ConocoPhillips Company merupakan sebuah perusahaan multinasional Amerika. CIHL memiliki saham ConocoPhillips (Grissik) Ltd (CPGL) secara keseluruhan, sebagai operator dari blok gas Corridor (Corridor PSC). Kepemilikan Corridor PSC terdiri dari 54 persen working interest dan 35 persen interest di Transasia Pipeline Company Pvt. Ltd. (Transasia).

Selanjutnya, perusahaan asing yang bakal hengkang adalah Chevron Pacific Indonesia dari proyek Indonesia Deepwater Development (IDD) fase dua yakni di Lapangan Gendalo-Gehem, Kutai, Kalimantan Timur. Keinginan ini sudah disampaikan perusahaan sejak 2020.

Menteri ESDM Arifin Tasrif mengatakan Chevron Indonesia sudah membicarakan pelepasan hak partisipasinya (Participating Interest/PI) di proyek PSN ini dengan perusahaan migas asal Italia, Eni, tahun lalu. Namun, hingga kini belum juga ada kepastian.

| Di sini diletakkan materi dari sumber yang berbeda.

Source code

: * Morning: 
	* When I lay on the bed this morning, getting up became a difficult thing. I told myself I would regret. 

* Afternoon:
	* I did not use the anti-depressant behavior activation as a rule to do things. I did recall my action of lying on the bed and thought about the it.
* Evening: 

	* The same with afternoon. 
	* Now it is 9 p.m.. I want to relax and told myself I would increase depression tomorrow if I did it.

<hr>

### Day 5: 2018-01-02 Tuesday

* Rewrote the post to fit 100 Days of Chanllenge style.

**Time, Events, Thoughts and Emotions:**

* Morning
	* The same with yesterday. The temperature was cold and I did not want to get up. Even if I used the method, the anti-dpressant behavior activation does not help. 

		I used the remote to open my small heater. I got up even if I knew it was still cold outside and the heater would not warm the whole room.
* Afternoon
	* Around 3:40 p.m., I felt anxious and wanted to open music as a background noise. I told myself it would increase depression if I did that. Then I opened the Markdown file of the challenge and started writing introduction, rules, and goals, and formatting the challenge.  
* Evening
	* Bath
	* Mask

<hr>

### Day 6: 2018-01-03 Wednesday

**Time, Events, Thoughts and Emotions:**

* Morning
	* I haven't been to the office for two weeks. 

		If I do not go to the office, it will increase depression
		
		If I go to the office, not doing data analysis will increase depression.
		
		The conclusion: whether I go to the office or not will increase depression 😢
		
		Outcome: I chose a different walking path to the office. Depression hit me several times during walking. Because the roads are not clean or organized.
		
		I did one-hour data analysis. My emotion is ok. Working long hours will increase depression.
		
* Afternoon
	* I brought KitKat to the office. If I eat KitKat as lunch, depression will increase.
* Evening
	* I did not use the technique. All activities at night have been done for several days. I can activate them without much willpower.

Di dalam proyek migas laut dalam ini, Chevron tercatat sebagai operator dan pemegang saham mayoritas sebesar 63 persen. Perusahaan asal Amerika Serikat ini berkonsorsium bersama mitra perusahaan patungan lainnya, yakni Eni, Tip Top, PT Pertamina Hulu Energi (PHE), dan para mitra Muara Bakau.

Kemudian, Shell Upstream Overseas Ltd. Mereka mau melepaskan diri dari proyek Blok Masela yang juga masuk dalam PSN. Arifin mengatakan, untuk Shell yang akan melepas hak kelolanya di proyek Blok Masela, masih ditempuh mencari alternatif penggantinya. Meski begitu, Shell tapi komitmen memenuhi program kerja yang sudah sesuai Plan of Development (PoD)

Di proyek ini, Shell ingin melepas 35 persen hak partisipasinya. Namun, hingga Desember 2021, tak kunjung laku. Shell bermitra dengan migas asal Jepang, Inpex Corporation, yang merupakan pemegang hak partisipasi terbesar.